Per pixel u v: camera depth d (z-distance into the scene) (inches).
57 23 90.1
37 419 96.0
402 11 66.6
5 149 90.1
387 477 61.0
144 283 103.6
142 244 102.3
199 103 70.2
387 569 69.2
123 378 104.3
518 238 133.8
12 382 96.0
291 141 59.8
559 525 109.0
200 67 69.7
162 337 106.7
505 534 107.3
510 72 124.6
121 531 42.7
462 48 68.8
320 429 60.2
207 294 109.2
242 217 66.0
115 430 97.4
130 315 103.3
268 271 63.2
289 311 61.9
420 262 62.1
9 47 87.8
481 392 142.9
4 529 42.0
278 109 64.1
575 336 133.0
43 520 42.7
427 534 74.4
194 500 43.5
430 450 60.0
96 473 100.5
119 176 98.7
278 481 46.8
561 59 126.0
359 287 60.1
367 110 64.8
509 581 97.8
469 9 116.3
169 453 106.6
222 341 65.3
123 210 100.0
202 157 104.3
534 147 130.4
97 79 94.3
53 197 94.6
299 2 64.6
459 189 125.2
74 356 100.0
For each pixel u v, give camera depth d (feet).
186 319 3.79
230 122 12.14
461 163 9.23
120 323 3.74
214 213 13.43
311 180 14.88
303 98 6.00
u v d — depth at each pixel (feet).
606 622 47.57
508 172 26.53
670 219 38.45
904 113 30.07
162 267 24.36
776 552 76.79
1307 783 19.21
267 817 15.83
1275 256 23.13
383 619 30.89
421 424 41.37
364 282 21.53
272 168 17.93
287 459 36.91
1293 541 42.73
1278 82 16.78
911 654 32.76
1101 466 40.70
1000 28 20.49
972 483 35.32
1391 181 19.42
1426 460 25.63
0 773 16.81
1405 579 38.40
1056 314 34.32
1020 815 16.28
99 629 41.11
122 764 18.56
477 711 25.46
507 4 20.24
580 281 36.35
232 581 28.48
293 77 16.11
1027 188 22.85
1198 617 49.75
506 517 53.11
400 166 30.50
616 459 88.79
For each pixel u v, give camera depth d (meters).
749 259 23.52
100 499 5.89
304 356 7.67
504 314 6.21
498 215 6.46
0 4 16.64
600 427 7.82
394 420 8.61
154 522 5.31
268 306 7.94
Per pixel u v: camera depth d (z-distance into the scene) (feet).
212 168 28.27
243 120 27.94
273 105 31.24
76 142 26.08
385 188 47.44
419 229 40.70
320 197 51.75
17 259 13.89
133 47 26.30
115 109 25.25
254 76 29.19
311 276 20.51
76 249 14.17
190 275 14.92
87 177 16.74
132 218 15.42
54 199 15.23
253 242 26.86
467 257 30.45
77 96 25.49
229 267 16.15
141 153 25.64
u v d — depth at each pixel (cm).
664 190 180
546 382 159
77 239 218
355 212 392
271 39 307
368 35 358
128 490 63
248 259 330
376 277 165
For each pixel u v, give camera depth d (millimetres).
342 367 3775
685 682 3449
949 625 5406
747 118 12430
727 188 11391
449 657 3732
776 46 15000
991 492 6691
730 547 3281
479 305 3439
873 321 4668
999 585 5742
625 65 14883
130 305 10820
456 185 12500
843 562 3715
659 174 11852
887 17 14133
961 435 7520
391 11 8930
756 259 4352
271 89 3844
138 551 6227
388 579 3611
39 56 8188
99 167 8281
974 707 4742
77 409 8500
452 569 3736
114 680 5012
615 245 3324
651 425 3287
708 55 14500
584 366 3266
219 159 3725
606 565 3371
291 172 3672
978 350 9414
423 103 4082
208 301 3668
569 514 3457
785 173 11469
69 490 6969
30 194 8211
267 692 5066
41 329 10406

——————————

Copy out each line of the material and keep every word unchanged.

Per pixel u v: camera depth d (z-distance into the scene) (inches).
57 23 90.1
37 419 96.0
402 11 66.6
5 149 90.1
387 477 61.0
144 283 103.6
142 244 102.3
199 103 70.2
387 569 69.2
123 378 104.3
518 238 133.8
12 382 96.0
291 141 59.8
559 525 109.0
200 67 69.7
162 337 106.7
505 534 107.3
510 72 124.6
121 531 42.7
462 48 68.8
320 429 60.2
207 294 109.2
242 217 66.0
115 430 97.4
130 315 103.3
268 271 63.2
289 311 61.9
420 262 62.1
9 47 87.8
481 392 142.9
4 529 42.0
278 109 64.1
575 336 133.0
43 520 42.7
427 534 74.4
194 500 43.5
430 450 60.0
96 473 100.5
119 176 98.7
278 481 46.8
561 59 126.0
359 287 60.1
367 110 64.8
509 581 97.8
469 9 116.3
169 453 106.6
222 341 65.3
123 210 100.0
202 157 104.3
534 147 130.4
97 79 94.3
53 197 94.6
299 2 64.6
459 189 125.2
74 356 100.0
For each pixel u v, give camera depth d (feet).
186 319 3.79
230 122 12.14
461 163 9.23
120 323 3.74
214 213 13.43
311 180 14.88
303 98 6.00
u v d — depth at each pixel (feet).
606 622 47.57
508 172 26.53
670 219 38.45
904 113 30.07
162 267 24.36
776 552 76.79
1307 783 19.21
267 817 15.83
1275 256 23.13
383 619 30.89
421 424 41.37
364 282 21.53
272 168 17.93
287 459 36.91
1293 541 42.73
1278 82 16.78
911 654 32.76
1101 466 40.70
1000 28 20.49
972 483 35.32
1391 181 19.42
1426 460 25.63
0 773 16.81
1405 579 38.40
1056 314 34.32
1020 815 16.28
99 629 41.11
122 764 18.56
477 711 25.46
507 4 20.24
580 281 36.35
232 581 28.48
293 77 16.11
1027 188 22.85
1198 617 49.75
506 517 53.11
400 166 30.50
616 459 88.79
For each pixel u v, give camera depth d (meters).
749 259 23.52
100 499 5.89
304 356 7.67
504 314 6.21
498 215 6.46
0 4 16.64
600 427 7.82
394 420 8.61
154 522 5.31
268 306 7.94
Per pixel u v: camera depth d (z-distance into the scene) (feet).
212 168 28.27
243 120 27.94
273 105 31.24
76 142 26.08
385 188 47.44
419 229 40.70
320 197 51.75
17 259 13.89
133 47 26.30
115 109 25.25
254 76 29.19
311 276 20.51
76 249 14.17
190 275 14.92
87 177 16.74
132 218 15.42
54 199 15.23
253 242 26.86
467 257 30.45
77 96 25.49
229 267 16.15
141 153 25.64
u v d — depth at each pixel (cm).
664 190 180
546 382 159
77 239 218
355 212 392
271 39 307
368 35 358
128 490 63
248 259 330
376 277 165
For each pixel u v, give camera depth d (millimetres).
342 367 3775
685 682 3449
949 625 5406
747 118 12430
727 188 11391
449 657 3732
776 46 15000
991 492 6691
730 547 3281
479 305 3439
873 321 4668
999 585 5742
625 65 14883
130 305 10820
456 185 12500
843 562 3715
659 174 11852
887 17 14133
961 435 7520
391 11 8930
756 259 4352
271 89 3844
138 551 6227
388 579 3611
39 56 8188
99 167 8281
974 707 4742
77 409 8500
452 569 3736
114 680 5012
615 245 3324
651 425 3287
708 55 14500
584 366 3266
219 159 3725
606 565 3371
291 172 3672
978 350 9414
423 103 4082
208 301 3668
569 514 3457
785 173 11469
69 490 6969
30 194 8211
267 692 5066
41 329 10406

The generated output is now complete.